I assume the checks you were doing on that day were done around the same time each day, so Ruthie would've known approximately when you'd enter the room. Sounds like she was waiting for you, which again speaks to the connection you shared.

There's been discussion on here in the past about how spirits show themselves. One theme that seems to occur more often than not is that when there's a visible apparition the ghost won't 'talk' and vice versa. That is to say a ghost may 'talk' and show themselves, but it never seems to occur simultaneously, or at least it's a very rare occurrence if it does. One theory about this is the amount of energy required to pull it off so to speak.

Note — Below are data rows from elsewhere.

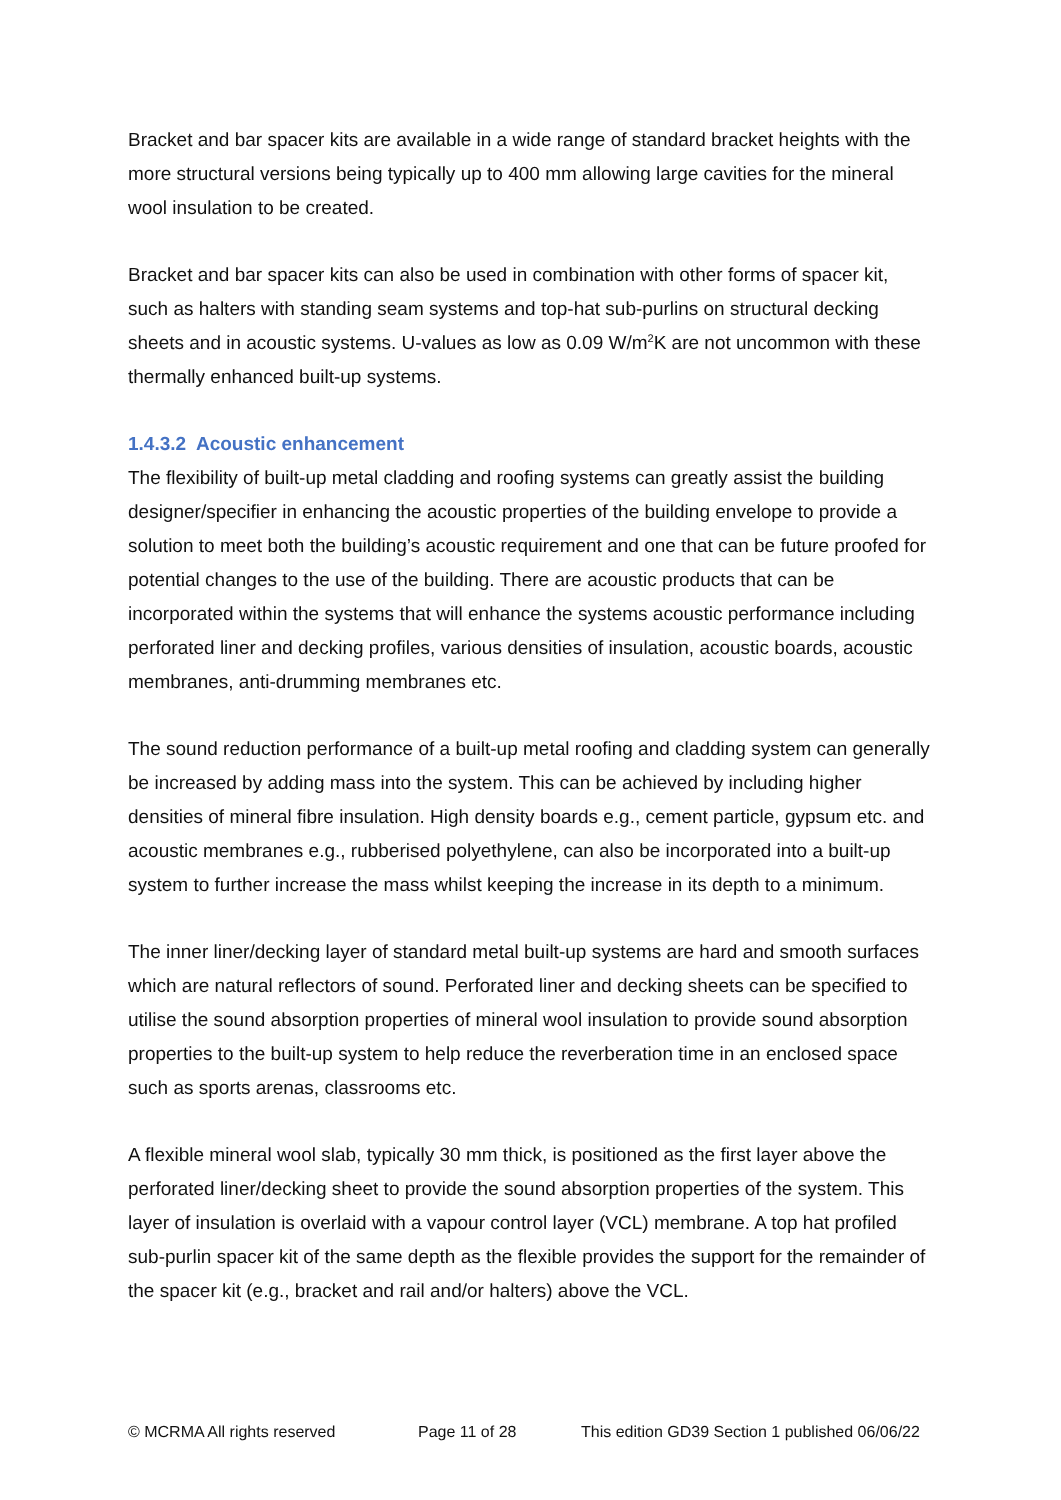Bracket and bar spacer kits are available in a wide range of standard bracket heights with the more structural versions being typically up to 400 mm allowing large cavities for the mineral wool insulation to be created.
Bracket and bar spacer kits can also be used in combination with other forms of spacer kit, such as halters with standing seam systems and top-hat sub-purlins on structural decking sheets and in acoustic systems. U-values as low as 0.09 W/m<sup>2</sup>K are not uncommon with these thermally enhanced built-up systems.
1.4.3.2 Acoustic enhancement
The flexibility of built-up metal cladding and roofing systems can greatly assist the building designer/specifier in enhancing the acoustic properties of the building envelope to provide a solution to meet both the building’s acoustic requirement and one that can be future proofed for potential changes to the use of the building. There are acoustic products that can be incorporated within the systems that will enhance the systems acoustic performance including perforated liner and decking profiles, various densities of insulation, acoustic boards, acoustic membranes, anti-drumming membranes etc.
The sound reduction performance of a built-up metal roofing and cladding system can generally be increased by adding mass into the system. This can be achieved by including higher densities of mineral fibre insulation. High density boards e.g., cement particle, gypsum etc. and acoustic membranes e.g., rubberised polyethylene, can also be incorporated into a built-up system to further increase the mass whilst keeping the increase in its depth to a minimum.
The inner liner/decking layer of standard metal built-up systems are hard and smooth surfaces which are natural reflectors of sound. Perforated liner and decking sheets can be specified to utilise the sound absorption properties of mineral wool insulation to provide sound absorption properties to the built-up system to help reduce the reverberation time in an enclosed space such as sports arenas, classrooms etc.
A flexible mineral wool slab, typically 30 mm thick, is positioned as the first layer above the perforated liner/decking sheet to provide the sound absorption properties of the system. This layer of insulation is overlaid with a vapour control layer (VCL) membrane. A top hat profiled sub-purlin spacer kit of the same depth as the flexible provides the support for the remainder of the spacer kit (e.g., bracket and rail and/or halters) above the VCL.
© MCRMA All rights reserved Page 11 of 28 This edition GD39 Section 1 published 06/06/22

Ruthie waving and smiling to you may have been her way of speaking without drawing too much energy from wherever. These kinds of experiences really show how important someone was/is to another soul.

Thanks for sharing and the great work you do.
Linjahaha (24 stories) (142 posts)
+3
5 months ago (2024-01-17)
lady-glow: Thank you for your comments. I tend to agree with you here. That possibly I 'did' cross Ruthie's mind before she passed on. Possibly she just showed up long enough to let me know she's alright now. I wasn't scared by seeing her. It was actually very emotional for me. I feel flattered that she 'wanted' me to see her with that wonderful, sweet smile on her face.
I'm glad that you read, & enjoyed this account!

All the Best! 😊 😊
lady-glow (16 stories) (3160 posts)
+5
5 months ago (2024-01-17)
Hi Linjahaha.

In my opinion, it's possible that Ruthie thought of you at the moment of her passing and finally found a chance to thank you for your friendship and all the things you did for her.

Thanks for sharing this wonderful experience with us.